Pour les jeunes travailleurs de la Jetée, qui sont pour la plupart dépendants de l’alcool et de la drogue, la plage  leur permet de fuir les cours surpeuplées où ils habitent, pour trouver un espace de liberté où ils peuvent se sentir utiles, puisque leur travail de gestion des déchets remplit une fonction importante pour les usagers de la plage et pour tout le quartier. En fuyant leurs familles, où ces jeunes déscolarisés et désœuvrés sont traités de fainéants et insultés à longueur de journée, ils se créent une nouvelle famille, où ils s’insèrent dans des relations paternalistes avec les tenancières des maquis, qui leur permettent de manger et parfois de dormir dans les bars, en échange de leur travail. En effet, en plus du déplacement des ordures, ils gardent les maquis pendant la nuit, transportent  des casiers des boissons et lavent les voitures des clients des bars et du garage. Ces jeunes s’inscrivent aussi dans des « collectifs hybrides », un concept que le sociologue Bruno Latour a forgé pour expliquer que nous vivons constamment en interaction avec des formes de vie non-humaines. Ainsi, la plage de Taouyah est fréquentée aussi par des chiens et des chats, qui se baladent tranquillement entre les clients des bars.

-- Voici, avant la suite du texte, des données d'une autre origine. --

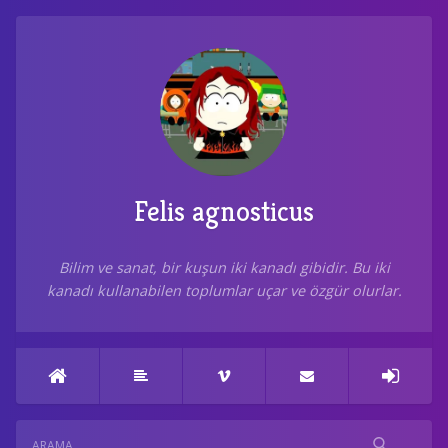
Felis agnosticus
Bilim ve sanat, bir kuşun iki kanadı gibidir. Bu iki
kanadı kullanabilen toplumlar uçar ve özgür olurlar.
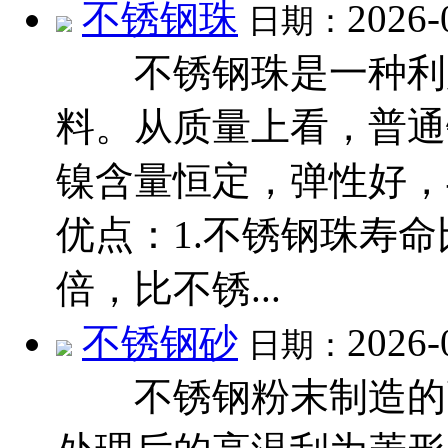
不锈钢珠
2026-
日期：
不锈钢珠是一种利用
料。从质量上看，普通
镍含量恒定，弹性好，
优点：1.不锈钢珠寿命
倍，比不锈...
不锈钢砂
2026-
日期：
不锈钢粉末制造的高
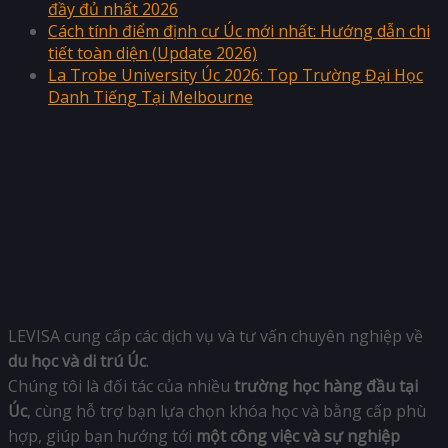
đầy đủ nhất 2026
Cách tính điểm định cư Úc mới nhất: Hướng dẫn chi
tiết toàn diện (Update 2026)
La Trobe University Úc 2026: Top Trường Đại Học
Danh Tiếng Tại Melbourne
LEVISA cung cấp các dịch vụ và tư vấn chuyên nghiệp về
du học và di trú Úc
.
Chúng tôi là đối tác của nhiều
trường học hàng đầu tại
Úc
, cùng hỗ trợ bạn lựa chọn khóa học và bằng cấp phù
hợp, giúp bạn hướng tới
một công việc và sự nghiệp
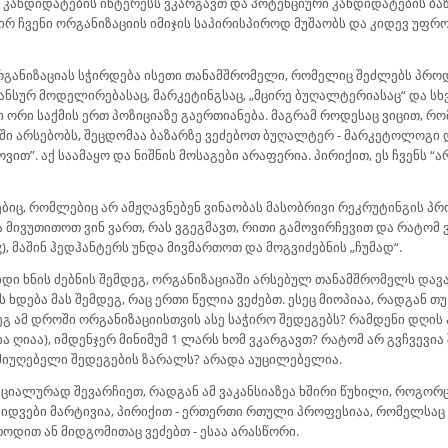
, კანდიდატების ინტერესს ვკარგავთ და პოტენციური კანდიდატების ბაზ
ირ ჩვენი ორგანიზაციის იმიჯის საპირისპიროდ მუშაობს და კიდევ უფრ
რგანიზაციას სჭირდება ისეთი თანამშრომელი, რომელიც შეძლებს პროდუ
სურ მოდელირებასაც, მარკეტინგსაც, „მცირე ბუღალტერიასაც“ და სხვ. 
ი ორი საქმის ერთ პოზიციაზე გაერთიანება. მაგრამ როდესაც ვიცით, რო
იაში არსებობს, შეცდომაა ბაზარზე ვეძებოთ ბუღალტერ - მარკეტოლოგი 
ით”. აქ საამაყო და ნიშნის მოსაგები არაფერია. პირიქით, ეს ჩვენს “ა
ბიც, რომლებიც არ ამჟღავნებენ ვინაობას მასობრივი რეკრუტინგის პრო
და მივუთითოთ ვინ ვართ, რას ვგეგმავთ, რითი გამოვირჩევით და რატომ
ng), მაშინ ჰედჰანტერს უნდა მივმართოთ და მოგვიძებნის „ჩუმად“.
იდი ხნის ძებნის შემდეგ, ორგანიზაციაში არსებულ თანამშრომელს დავა
 ხდება მას შემდეგ, რაც ერთი წელია ვეძებთ. ესეც მიოპიაა, რადგან თ
გ ამ დროში ორგანიზაციისთვის ასე საჭირო შედეგებს? რამდენი დღის 
ია ღიაა), იმდენჯერ მინიმუმ 1 ლარს ხომ ვკარგავთ? რატომ არ გვჩვევი
 მიუღებელი შედეგების ზარალს? არადა აუცილებელია.
ეციალურად შევარჩიეთ, რადგან ამ ვაკანსიაზეა ხშირი წუხილი, როგორც
ყიდვები მარტივია, პირიქით - ერთერთი რთული პროფესიაა, რომელსაც
ოდით ან მიდგომითაც ვეძებთ - ესაა არასწორი.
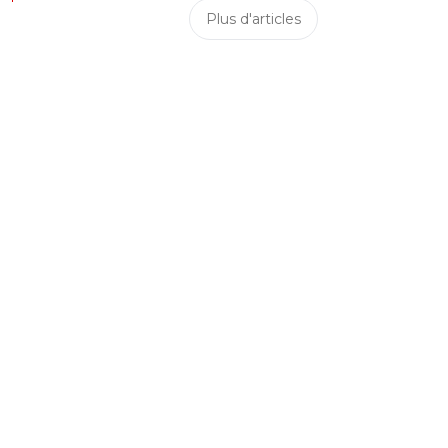
Plus d'articles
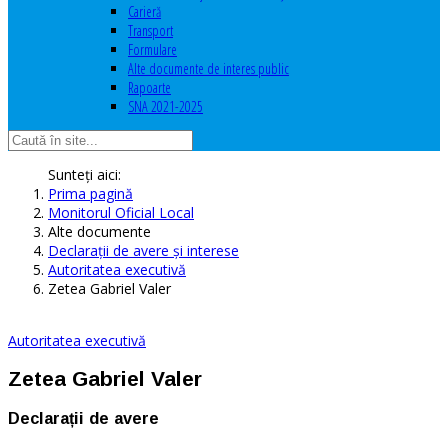
Carieră
Transport
Formulare
Alte documente de interes public
Rapoarte
SNA 2021-2025
Sunteți aici:
Prima pagină
Monitorul Oficial Local
Alte documente
Declaraţii de avere şi interese
Autoritatea executivă
Zetea Gabriel Valer
Autoritatea executivă
Zetea Gabriel Valer
Declarații de avere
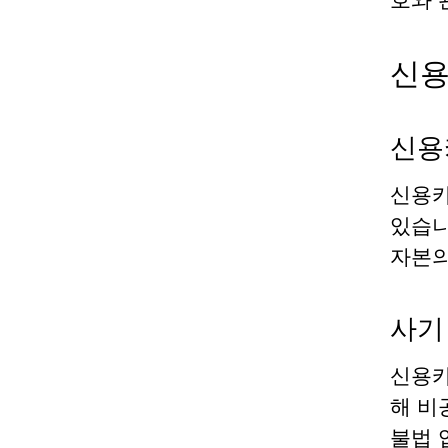
신용
신용
신용카
있습니
자본의
사기
신용카
해 비
불법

Pour ces jeunes, ainsi que pour les habitants du quartier, la Jetée est un poumon, un lieu où ils peuvent retrouver le contact avec la nature, ainsi qu’un endroit où l’on peut cultiver la sociabilité et la convivialité dans un quartier où l’espace public diminue de jour en jour.  C’est aussi un espace de préservation de certains éléments de la cultures baga : les travailleurs de la Jetée ont hérité de leurs grands-parents baga la connaissance des marées, la capacité de nager , de pêcher les poissons et les fruits de mer.  Nous espérons que les projets qui s’annoncent , visant à assainir cet espace, pourront appuyer les efforts des jeunes de la Jetée dans la gestion des ordures, en institutionnalisant et en stabilisant leur emploi, ce qui va réduire la stigmatisation et la marginalisation à leur égard,  qui constituent un terreau fertile pour leurs dépendances. Nous espérons aussi que ces projets pourront préserver les caractéristiques de la Jetée comme extension du quartier de Taouyah et comme espace de préservation de l’identité et de la sociabilité des premiers habitants de la ville. En observant les projets de l’Office National des Loisirs, nous avons l’impression que le réaménagement prévu pour la Jetée vise à la transformer en une plage élégante et ordonnée, selon des standards qui s’inspirent d’un certain mimétisme vis-à-vis des pays occidentaux. Or, l’école de Francfort nous enseigne que la standardisation, dans les sociétés occidentales, a tué la créativité. Il est donc important de préserver la vitalité de la Jetée et de prendre en compte les efforts déjà accomplis par ses travailleurs, qui doivent, à notre avis, demeurer les protagonistes de ce renouvellement, au lieu de devenir, encore une fois, des exclus indésirables, enfoncés dans la marginalité sociale.